The alternative Tine border crossing is currently inaccessible because of heavy rain, according to the U.N. humanitarian agency, OCHA.

The FRC called for a ceasefire and "unhindered access" into Darfur.

Sudan's government, which is aligned with the army, has signalled its opposition to any famine declaration.

Al-Harith Idriss, Sudan's envoy at the UN, said in late June that a famine "dictated from above" could lead "ill-wishers to intervene in Sudan".

Nicholas Haan, a member of the FRC and cofounder of the IPC, said he hoped the finding would "shake people, the power brokers, to respond as they need to".

"And that means humanitarian access, that means funding at the level that needs to be funded ... and it means all due political pressure to end the conflict."

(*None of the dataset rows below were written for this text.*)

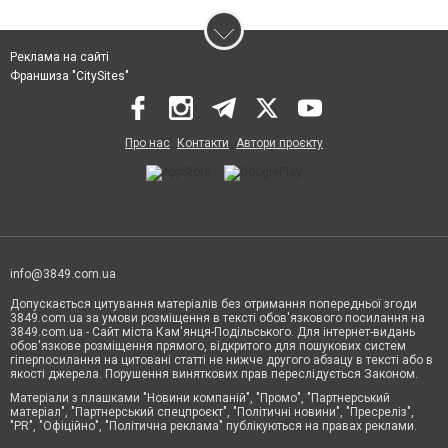
Реклама на сайті
Франшиза "CitySites"
Про нас
Контакти
Автори проєкту
info@3849.com.ua
Допускається цитування матеріалів без отримання попередньої згоди
3849.com.ua за умови розміщення в тексті обов'язкового посилання на
3849.com.ua - Сайт міста Кам'янця-Подільського. Для інтернет-видань
обов'язкове розміщення прямого, відкритого для пошукових систем
гіперпосилання на цитовані статті не нижче другого абзацу в тексті або в
якості джерела. Порушення виняткових прав переслідується Законом.
Матеріали з плашками "Новини компаній", "Промо", "Партнерський
матеріал", "Партнерський спецпроєкт", "Політичні новини", "Пресреліз",
"PR", "Офіційно", "Політична реклама" публікуються на правах реклами.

The IPC is an initiative of more than a dozen UN agencies, regional bodies and aid groups and is the main global system for measuring food crises. Its most extreme warning is Phase 5, which has two levels, catastrophe and famine. The conditions for classifying an area to be in famine are that at least 20% of the population must be suffering extreme food shortages, with 30% of children acutely malnourished and two people out of every 10,000 dying daily from starvation or from malnutrition and disease.

In Zamzam, the FRC said data from Médecins Sans Frontières on acute malnutrition from January 2024 revealed rates exceeding the IPC famine threshold, while the mortality rate reached 1.9 deaths in every 10,000 people per day.

Since the IPC process began, famine has been declared in parts of Somalia in 2011 and in parts of South Sudan in 2017.